Low-dose tamoxifen is a treatment option for women with noninvasive BC, especially if the patient was not able to tolerate the standard dose of 20 mg daily. The phase 3 TAM-01 trial included 500 women with intraepithelial neoplasia of the breast who were randomly assigned to receive low-dose tamoxifen (5 mg once daily) or placebo. The 10-year follow-up analysis by Lazzeroni and colleagues showed that treatment with low-dose tamoxifen for 3 years continued to prevent a BC recurrence for at least 7 years after treatment cessation. After a median follow-up of 9.7 years, fewer cases of both invasive and in situ BC (hazard ratio 0.58; log-rank P = .03) and contralateral BC (hazard ratio 0.36; P = .025) were reported in the tamoxifen vs placebo group. These results are meaningful, especially in a setting of an optimal safety profile, where patients on low-dose tamoxifen were experiencing similar menopausal symptoms to placebo, and serious adverse events, such as deep vein thrombosis and pulmonary embolism, were not increased during low-dose tamoxifen therapy. This is different from the threefold increased risk reported with standard dosing.

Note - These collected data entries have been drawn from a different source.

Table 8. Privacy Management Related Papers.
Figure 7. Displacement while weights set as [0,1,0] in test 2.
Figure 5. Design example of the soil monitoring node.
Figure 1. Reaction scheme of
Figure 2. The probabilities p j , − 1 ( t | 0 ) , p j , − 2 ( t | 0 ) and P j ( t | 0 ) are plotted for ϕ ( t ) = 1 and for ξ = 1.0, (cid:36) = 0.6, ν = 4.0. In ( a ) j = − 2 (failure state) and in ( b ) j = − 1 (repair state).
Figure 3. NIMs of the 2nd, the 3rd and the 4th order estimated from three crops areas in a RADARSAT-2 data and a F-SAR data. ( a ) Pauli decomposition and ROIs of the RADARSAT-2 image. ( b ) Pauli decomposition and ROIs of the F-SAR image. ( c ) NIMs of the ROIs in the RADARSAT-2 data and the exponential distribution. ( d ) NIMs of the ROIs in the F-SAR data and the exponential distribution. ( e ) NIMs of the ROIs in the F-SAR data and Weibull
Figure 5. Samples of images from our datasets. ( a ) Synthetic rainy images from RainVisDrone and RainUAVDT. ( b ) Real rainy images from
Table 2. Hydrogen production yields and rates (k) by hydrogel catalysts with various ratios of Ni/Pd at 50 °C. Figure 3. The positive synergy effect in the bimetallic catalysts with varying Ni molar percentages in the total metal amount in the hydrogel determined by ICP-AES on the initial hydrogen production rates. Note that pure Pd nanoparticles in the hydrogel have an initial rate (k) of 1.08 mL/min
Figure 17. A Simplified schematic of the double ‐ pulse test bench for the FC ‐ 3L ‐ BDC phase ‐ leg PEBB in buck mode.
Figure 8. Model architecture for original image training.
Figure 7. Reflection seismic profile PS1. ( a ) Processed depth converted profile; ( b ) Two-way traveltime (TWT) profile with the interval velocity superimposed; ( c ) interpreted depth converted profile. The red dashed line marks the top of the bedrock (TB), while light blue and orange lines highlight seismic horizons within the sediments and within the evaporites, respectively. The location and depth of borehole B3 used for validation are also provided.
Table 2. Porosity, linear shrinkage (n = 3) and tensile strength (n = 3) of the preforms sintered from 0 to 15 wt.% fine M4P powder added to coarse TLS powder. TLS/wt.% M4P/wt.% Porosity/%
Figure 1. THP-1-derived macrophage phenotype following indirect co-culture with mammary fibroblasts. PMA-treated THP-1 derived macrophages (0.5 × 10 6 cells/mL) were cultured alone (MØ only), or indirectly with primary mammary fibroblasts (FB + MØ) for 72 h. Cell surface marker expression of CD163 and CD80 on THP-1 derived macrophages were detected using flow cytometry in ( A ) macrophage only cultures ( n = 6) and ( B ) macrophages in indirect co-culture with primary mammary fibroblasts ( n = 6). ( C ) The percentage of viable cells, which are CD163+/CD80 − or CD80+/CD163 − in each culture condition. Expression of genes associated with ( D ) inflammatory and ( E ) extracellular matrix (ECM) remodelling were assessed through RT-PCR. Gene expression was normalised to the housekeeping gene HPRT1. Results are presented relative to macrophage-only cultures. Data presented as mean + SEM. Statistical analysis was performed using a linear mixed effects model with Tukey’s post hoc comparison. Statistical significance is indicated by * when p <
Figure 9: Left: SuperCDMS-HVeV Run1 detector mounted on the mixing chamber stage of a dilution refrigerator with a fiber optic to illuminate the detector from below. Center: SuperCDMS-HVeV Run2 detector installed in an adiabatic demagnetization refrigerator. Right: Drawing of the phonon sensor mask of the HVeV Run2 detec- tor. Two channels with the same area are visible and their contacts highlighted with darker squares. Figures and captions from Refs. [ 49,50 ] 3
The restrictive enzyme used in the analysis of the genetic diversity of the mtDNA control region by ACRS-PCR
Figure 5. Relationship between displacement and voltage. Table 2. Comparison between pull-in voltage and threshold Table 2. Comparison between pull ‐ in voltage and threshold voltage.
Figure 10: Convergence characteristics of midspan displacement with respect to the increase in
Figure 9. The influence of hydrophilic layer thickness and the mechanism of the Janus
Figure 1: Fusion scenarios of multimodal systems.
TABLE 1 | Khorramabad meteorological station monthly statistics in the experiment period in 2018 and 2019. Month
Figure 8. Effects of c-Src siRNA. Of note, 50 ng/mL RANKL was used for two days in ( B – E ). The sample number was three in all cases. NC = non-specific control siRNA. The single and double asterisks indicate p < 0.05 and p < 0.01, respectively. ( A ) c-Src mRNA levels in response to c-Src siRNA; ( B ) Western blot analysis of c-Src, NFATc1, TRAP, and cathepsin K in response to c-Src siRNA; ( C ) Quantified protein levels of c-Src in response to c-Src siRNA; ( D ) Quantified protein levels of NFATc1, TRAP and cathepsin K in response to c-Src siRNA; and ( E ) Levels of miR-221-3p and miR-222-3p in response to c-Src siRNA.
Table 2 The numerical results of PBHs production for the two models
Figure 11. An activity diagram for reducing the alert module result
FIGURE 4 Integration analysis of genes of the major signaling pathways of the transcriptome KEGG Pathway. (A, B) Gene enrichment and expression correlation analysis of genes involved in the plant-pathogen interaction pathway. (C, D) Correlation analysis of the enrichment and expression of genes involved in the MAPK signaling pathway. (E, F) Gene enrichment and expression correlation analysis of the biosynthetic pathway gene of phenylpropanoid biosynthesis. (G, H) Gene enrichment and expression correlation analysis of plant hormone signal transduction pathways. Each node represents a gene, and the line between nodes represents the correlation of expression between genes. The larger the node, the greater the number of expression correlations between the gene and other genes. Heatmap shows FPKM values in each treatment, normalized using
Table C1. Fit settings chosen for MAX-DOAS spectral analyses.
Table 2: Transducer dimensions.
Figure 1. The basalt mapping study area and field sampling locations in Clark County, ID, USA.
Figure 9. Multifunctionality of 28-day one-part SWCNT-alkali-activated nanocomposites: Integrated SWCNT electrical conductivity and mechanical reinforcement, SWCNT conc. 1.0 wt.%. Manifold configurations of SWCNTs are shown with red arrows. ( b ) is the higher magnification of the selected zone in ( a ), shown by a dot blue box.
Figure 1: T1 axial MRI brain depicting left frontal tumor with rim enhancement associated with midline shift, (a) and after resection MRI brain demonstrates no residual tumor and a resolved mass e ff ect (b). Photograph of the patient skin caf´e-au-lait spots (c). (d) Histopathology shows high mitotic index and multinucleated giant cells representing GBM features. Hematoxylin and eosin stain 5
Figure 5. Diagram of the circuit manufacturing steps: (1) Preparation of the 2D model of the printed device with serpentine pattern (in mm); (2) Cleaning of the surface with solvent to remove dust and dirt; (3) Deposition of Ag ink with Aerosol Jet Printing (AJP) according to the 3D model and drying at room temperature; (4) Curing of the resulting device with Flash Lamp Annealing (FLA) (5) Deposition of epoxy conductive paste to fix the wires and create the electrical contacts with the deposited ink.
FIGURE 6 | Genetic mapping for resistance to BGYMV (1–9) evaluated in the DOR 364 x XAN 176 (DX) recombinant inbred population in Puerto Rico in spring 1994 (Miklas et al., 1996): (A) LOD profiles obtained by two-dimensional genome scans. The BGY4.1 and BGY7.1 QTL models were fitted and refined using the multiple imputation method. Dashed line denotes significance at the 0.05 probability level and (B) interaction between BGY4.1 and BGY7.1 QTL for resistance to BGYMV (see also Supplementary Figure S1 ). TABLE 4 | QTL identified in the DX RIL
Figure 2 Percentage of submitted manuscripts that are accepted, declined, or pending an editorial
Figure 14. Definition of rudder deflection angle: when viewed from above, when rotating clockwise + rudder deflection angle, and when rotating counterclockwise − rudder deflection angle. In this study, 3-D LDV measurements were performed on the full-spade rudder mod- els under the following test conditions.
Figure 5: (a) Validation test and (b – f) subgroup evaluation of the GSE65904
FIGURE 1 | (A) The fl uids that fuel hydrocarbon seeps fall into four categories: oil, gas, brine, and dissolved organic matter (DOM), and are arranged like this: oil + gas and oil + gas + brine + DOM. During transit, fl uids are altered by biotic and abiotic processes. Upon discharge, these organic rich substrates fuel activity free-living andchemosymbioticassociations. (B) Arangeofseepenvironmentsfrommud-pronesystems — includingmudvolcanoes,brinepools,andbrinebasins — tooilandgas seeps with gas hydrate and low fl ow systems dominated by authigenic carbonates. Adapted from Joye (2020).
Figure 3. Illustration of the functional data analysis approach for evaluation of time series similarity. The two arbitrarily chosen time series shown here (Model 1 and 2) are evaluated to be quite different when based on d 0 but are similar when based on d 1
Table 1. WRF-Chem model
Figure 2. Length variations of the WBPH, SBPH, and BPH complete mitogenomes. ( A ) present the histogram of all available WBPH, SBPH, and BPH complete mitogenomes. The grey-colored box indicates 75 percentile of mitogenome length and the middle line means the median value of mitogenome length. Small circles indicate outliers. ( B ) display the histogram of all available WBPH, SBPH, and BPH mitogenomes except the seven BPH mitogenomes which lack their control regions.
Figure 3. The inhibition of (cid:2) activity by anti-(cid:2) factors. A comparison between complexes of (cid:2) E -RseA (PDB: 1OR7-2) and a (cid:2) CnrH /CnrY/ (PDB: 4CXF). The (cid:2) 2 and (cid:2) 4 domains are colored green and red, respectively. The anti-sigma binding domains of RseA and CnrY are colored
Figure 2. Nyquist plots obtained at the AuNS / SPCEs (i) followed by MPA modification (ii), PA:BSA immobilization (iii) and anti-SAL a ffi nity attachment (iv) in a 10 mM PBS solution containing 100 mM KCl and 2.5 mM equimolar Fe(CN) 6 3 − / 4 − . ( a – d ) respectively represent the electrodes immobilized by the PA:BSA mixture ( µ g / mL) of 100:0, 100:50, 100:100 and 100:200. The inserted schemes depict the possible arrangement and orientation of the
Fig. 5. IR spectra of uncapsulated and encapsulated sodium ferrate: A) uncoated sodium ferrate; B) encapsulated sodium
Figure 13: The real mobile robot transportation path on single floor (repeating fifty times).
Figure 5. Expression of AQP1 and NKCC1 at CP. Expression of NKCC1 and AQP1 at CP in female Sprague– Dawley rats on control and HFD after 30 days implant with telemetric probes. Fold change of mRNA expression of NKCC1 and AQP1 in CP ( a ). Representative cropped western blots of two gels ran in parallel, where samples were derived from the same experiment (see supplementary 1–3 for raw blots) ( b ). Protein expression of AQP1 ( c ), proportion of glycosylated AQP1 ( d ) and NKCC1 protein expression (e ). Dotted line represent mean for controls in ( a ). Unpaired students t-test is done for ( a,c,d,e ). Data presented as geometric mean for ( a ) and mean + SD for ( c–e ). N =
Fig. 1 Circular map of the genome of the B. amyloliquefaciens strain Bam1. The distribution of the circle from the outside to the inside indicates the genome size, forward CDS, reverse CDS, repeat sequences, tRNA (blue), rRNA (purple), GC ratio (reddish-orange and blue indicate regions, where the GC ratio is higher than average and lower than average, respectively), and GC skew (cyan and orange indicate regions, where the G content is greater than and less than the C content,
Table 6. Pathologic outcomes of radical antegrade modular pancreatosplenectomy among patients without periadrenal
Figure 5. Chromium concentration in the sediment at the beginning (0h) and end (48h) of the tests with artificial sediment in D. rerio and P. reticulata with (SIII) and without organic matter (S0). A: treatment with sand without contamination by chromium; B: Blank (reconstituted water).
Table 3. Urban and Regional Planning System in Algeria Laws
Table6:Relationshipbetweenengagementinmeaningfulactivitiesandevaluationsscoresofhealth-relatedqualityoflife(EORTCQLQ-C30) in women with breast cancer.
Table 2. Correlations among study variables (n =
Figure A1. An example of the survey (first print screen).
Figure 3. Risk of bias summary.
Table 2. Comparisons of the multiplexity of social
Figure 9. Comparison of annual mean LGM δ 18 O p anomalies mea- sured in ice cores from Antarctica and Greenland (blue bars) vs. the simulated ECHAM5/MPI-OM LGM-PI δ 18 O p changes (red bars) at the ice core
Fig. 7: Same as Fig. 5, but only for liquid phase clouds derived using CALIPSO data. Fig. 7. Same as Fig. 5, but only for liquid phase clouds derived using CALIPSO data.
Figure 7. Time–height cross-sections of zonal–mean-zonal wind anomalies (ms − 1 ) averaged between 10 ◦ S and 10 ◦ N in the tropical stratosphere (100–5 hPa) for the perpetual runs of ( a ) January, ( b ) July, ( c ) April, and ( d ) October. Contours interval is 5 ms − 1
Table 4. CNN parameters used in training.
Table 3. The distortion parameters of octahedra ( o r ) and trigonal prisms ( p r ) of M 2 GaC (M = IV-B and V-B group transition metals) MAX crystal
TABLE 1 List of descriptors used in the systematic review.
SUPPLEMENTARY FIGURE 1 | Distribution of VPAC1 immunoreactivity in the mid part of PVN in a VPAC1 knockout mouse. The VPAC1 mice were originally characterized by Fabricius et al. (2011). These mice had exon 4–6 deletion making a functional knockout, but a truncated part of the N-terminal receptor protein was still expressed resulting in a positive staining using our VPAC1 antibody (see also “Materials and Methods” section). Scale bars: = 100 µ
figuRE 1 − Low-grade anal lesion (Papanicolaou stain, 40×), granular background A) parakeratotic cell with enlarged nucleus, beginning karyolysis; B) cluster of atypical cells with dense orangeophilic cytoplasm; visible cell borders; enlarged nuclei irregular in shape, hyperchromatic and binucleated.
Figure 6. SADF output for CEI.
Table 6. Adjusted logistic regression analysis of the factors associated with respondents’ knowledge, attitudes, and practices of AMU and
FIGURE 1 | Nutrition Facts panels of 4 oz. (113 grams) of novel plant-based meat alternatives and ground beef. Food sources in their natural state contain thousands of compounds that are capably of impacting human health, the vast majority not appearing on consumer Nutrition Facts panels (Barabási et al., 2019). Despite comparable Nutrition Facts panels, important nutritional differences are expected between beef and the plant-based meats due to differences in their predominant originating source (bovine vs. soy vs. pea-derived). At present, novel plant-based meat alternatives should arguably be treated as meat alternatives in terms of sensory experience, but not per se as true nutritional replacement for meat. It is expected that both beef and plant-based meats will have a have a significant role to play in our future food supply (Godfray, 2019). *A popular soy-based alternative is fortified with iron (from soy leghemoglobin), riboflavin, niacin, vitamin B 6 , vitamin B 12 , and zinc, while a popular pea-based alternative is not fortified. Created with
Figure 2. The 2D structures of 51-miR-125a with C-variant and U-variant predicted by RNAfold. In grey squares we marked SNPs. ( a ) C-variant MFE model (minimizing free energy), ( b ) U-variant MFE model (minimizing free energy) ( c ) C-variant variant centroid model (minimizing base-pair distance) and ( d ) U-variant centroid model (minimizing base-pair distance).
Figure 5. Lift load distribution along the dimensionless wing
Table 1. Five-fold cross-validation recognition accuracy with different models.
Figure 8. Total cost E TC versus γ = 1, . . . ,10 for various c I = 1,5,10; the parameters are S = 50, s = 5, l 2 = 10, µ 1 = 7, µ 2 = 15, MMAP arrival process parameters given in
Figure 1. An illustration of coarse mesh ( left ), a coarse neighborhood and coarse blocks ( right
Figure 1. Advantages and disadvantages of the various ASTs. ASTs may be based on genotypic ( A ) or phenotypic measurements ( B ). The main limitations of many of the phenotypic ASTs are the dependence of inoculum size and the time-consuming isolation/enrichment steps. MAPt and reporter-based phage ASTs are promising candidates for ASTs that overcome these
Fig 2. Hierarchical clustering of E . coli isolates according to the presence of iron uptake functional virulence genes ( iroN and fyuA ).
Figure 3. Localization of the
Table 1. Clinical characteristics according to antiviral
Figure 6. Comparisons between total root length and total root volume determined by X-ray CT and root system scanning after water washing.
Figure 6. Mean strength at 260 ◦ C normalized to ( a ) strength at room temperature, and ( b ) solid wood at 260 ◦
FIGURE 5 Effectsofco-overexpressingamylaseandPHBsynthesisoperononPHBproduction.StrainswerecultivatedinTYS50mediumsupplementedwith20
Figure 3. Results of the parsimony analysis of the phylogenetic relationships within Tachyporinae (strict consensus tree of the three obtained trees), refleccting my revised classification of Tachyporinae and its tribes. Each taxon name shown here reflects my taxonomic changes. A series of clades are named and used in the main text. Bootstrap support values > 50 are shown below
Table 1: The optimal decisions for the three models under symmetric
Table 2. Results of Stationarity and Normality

Worse survival in BRCA1/2 germline mutation carriers receiving ET in HR+/HER2− BC

Inconsistent data have been reported on the prognostic impact of BRCA1/2 mutation in HR+ BC. A retrospective study by Frenel and colleagues included 13,776 patients with metastatic BC (MBC) from the Epidemiological Strategy and Medical Economics (ESME) MBC database, of which 676 and 170 patients were germline BRCA wild-type (gBRCAwt) and germline BRCA mutation (gBRCAm) carriers, respectively. They looked at outcomes and first-line endocrine treatment efficacy in patients with HR+/HER2- MBC, treated in a pre–cyclin-dependent kinase (CDK) 4/6 inhibitors era. The results showed that gBRCAm carriers had shorter overall survival (OS; adjusted hazard ratio [aHR] 1.26; P = .024) and progression-free survival (PFS; aHR 1.21; P = .017) compared with gBRCAwt carriers. Furthermore, among those treated with front-line endocrine therapy, gBRCAm patients had lower adjusted OS (aHR [95% CI] 1.54 [1.03-2.32]) and PFS (aHR [95% CI] 1.58 [1.17-2.12]) compared with gBRCAwt patients. Outcomes were similar for gBRCAm patients who received first-line chemotherapy compared with the gBRCAwt group (OS: aHR [95% CI] 1.12 [0.88-1.41]; first-line PFS: aHR [95% CI] 1.09 [0.90-1.31]). A previous retrospective study by Lambertini and colleagues, focusing on young patients with gBRCAm, also showed a tendency for a worse distant recurrence-free interval (aHR 1.39; 95% CI  0.94-2.05) in patients with HR+ BC. Additional studies are needed, especially in the setting of an evolving treatment landscape that includes CDK4/6 inhibitors and poly-ADP ribose polymerase (PARP) inhibitors.